======== SUPPLIED RECORDS
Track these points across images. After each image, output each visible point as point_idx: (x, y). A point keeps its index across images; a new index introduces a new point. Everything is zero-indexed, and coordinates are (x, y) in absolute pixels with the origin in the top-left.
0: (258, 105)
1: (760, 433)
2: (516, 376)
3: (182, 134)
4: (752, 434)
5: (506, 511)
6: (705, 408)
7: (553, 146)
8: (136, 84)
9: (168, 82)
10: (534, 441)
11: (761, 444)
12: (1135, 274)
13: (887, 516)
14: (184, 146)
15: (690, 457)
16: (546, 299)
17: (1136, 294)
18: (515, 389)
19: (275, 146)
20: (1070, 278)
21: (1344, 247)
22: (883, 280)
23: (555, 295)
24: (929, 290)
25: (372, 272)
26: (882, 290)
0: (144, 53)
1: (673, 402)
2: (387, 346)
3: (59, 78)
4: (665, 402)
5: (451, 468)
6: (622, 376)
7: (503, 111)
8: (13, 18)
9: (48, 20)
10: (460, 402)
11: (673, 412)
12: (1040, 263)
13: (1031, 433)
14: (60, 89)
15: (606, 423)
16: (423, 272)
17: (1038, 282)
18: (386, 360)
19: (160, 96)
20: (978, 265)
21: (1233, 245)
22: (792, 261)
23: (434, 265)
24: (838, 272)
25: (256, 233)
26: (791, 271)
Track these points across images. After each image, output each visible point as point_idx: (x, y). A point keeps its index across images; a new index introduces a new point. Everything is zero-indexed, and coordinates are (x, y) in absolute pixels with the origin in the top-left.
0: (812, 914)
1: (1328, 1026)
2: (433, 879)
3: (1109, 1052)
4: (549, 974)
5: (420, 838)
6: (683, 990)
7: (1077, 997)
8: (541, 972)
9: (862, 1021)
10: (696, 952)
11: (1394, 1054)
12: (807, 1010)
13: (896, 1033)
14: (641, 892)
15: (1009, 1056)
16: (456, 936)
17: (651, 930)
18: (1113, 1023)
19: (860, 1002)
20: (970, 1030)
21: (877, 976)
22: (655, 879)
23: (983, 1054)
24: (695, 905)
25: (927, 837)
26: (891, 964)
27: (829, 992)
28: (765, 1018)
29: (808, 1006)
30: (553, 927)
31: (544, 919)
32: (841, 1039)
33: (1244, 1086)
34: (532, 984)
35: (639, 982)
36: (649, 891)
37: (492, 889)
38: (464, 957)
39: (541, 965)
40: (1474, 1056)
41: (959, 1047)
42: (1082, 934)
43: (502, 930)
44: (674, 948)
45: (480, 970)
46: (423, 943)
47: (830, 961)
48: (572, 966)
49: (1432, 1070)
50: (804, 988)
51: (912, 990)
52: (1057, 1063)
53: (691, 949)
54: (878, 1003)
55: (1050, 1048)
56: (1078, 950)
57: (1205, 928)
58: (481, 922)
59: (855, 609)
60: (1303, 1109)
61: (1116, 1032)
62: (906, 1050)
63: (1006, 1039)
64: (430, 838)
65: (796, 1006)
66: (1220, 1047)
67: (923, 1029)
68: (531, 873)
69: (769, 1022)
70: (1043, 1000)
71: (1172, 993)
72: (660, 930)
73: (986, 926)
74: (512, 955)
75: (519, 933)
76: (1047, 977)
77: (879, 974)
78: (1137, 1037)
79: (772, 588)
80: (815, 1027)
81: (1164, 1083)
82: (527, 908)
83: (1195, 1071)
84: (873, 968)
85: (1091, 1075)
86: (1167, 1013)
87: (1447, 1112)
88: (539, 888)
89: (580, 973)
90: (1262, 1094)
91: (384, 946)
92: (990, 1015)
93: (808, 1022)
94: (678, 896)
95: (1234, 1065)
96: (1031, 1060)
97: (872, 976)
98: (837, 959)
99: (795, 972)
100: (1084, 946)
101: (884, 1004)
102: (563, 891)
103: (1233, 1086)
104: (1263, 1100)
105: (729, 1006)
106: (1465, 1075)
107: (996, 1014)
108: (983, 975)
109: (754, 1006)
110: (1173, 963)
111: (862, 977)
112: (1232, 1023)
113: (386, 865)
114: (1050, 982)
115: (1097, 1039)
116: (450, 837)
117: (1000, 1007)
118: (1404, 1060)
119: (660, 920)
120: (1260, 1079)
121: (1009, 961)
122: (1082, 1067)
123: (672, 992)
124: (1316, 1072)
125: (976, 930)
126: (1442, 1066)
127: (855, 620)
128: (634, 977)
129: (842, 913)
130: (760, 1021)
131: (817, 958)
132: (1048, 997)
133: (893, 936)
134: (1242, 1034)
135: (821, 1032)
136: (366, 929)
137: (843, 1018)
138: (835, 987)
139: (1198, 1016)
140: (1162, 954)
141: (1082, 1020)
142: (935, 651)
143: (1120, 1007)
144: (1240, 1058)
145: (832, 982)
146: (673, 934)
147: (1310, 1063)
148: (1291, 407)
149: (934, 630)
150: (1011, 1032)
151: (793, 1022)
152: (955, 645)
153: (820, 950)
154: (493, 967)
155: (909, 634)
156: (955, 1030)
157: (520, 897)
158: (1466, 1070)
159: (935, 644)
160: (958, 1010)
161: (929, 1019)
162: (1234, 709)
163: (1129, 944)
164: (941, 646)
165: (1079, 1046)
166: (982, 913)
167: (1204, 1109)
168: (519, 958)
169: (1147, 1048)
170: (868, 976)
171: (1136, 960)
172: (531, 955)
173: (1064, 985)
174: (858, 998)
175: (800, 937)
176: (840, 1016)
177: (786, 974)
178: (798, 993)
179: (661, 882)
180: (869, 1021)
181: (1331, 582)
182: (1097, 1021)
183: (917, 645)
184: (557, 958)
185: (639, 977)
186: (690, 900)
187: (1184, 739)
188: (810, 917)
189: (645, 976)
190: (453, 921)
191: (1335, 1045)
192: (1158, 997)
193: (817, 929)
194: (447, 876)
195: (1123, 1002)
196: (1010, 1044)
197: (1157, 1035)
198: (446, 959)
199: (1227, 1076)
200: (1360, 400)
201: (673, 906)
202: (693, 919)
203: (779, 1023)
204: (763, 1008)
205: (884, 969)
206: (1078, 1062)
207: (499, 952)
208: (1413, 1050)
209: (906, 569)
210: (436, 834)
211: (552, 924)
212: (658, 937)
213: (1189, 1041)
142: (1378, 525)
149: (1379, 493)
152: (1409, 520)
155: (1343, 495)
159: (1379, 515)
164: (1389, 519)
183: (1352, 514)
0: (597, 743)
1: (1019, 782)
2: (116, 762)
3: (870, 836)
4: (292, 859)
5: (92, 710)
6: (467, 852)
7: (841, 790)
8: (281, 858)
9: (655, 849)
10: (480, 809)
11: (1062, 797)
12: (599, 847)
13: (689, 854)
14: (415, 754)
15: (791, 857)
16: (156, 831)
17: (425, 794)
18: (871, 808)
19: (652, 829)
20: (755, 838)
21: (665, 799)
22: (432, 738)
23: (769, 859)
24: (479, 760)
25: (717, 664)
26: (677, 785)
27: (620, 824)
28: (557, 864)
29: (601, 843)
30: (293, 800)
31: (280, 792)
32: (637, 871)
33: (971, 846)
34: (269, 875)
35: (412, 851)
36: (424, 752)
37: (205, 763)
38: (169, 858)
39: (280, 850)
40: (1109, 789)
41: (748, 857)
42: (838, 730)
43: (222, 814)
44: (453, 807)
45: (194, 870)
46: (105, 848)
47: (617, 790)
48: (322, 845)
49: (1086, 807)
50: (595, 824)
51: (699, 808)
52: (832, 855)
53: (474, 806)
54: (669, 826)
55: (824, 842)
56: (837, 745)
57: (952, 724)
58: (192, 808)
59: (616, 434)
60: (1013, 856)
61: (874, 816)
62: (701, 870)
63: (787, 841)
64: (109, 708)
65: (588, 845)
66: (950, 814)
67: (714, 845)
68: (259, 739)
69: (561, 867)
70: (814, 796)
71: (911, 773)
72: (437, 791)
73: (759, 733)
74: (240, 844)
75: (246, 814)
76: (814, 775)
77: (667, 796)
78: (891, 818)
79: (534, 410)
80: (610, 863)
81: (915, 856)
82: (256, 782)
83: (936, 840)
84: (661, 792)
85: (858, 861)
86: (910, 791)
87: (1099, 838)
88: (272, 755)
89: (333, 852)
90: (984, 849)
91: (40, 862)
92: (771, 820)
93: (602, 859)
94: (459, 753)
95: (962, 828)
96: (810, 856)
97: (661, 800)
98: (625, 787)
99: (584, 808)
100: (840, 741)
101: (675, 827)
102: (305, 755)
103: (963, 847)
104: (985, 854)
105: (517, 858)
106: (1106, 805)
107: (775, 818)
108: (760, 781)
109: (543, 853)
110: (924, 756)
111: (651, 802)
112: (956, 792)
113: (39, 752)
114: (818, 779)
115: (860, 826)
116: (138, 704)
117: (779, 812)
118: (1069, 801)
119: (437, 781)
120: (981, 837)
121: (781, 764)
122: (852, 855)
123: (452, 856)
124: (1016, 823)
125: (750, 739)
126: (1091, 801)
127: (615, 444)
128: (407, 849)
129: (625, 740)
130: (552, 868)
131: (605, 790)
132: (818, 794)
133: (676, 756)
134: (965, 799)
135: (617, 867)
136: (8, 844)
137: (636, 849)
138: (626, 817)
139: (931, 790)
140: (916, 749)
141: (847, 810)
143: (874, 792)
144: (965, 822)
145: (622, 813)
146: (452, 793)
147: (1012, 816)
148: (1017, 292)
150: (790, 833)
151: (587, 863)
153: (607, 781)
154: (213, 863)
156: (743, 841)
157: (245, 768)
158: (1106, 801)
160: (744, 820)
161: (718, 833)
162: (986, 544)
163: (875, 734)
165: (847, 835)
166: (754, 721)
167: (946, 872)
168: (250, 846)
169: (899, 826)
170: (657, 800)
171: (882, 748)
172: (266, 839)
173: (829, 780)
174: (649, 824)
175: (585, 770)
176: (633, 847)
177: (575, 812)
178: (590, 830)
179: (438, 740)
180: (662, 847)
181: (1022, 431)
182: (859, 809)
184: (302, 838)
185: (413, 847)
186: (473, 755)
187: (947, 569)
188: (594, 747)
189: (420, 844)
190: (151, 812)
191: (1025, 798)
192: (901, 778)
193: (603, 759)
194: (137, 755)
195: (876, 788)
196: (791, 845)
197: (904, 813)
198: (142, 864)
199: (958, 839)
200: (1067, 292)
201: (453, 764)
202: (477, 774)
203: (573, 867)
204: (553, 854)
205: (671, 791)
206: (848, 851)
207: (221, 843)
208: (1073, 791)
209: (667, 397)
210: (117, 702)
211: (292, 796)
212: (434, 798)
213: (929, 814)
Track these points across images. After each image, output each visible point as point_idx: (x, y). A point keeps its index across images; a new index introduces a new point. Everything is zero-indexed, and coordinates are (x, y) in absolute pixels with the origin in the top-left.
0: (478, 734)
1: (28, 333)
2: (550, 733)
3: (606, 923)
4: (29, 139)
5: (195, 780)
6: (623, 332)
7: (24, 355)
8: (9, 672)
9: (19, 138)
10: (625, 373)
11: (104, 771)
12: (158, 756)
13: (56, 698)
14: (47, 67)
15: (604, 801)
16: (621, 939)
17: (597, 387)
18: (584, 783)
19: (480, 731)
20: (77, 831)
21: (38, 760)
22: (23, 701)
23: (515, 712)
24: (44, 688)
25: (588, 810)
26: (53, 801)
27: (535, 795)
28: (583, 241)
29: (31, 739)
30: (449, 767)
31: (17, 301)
================
▶ DIRECTIONS FOR THIS TASK
Reproduce the stretch of lines from the start through the line containing "26: (791, 271)", with "absolute pixels" changed to "absolute pixel units" and nothing else altered.

▶ SOLUTION TO THIS PROBLEM
Track these points across images. After each image, output each visible point as point_idx: (x, y). A point keeps its index across images; a new index introduces a new point. Everything is zero-indexed, and coordinates are (x, y) in absolute pixel units with the origin in the top-left.
0: (258, 105)
1: (760, 433)
2: (516, 376)
3: (182, 134)
4: (752, 434)
5: (506, 511)
6: (705, 408)
7: (553, 146)
8: (136, 84)
9: (168, 82)
10: (534, 441)
11: (761, 444)
12: (1135, 274)
13: (887, 516)
14: (184, 146)
15: (690, 457)
16: (546, 299)
17: (1136, 294)
18: (515, 389)
19: (275, 146)
20: (1070, 278)
21: (1344, 247)
22: (883, 280)
23: (555, 295)
24: (929, 290)
25: (372, 272)
26: (882, 290)
0: (144, 53)
1: (673, 402)
2: (387, 346)
3: (59, 78)
4: (665, 402)
5: (451, 468)
6: (622, 376)
7: (503, 111)
8: (13, 18)
9: (48, 20)
10: (460, 402)
11: (673, 412)
12: (1040, 263)
13: (1031, 433)
14: (60, 89)
15: (606, 423)
16: (423, 272)
17: (1038, 282)
18: (386, 360)
19: (160, 96)
20: (978, 265)
21: (1233, 245)
22: (792, 261)
23: (434, 265)
24: (838, 272)
25: (256, 233)
26: (791, 271)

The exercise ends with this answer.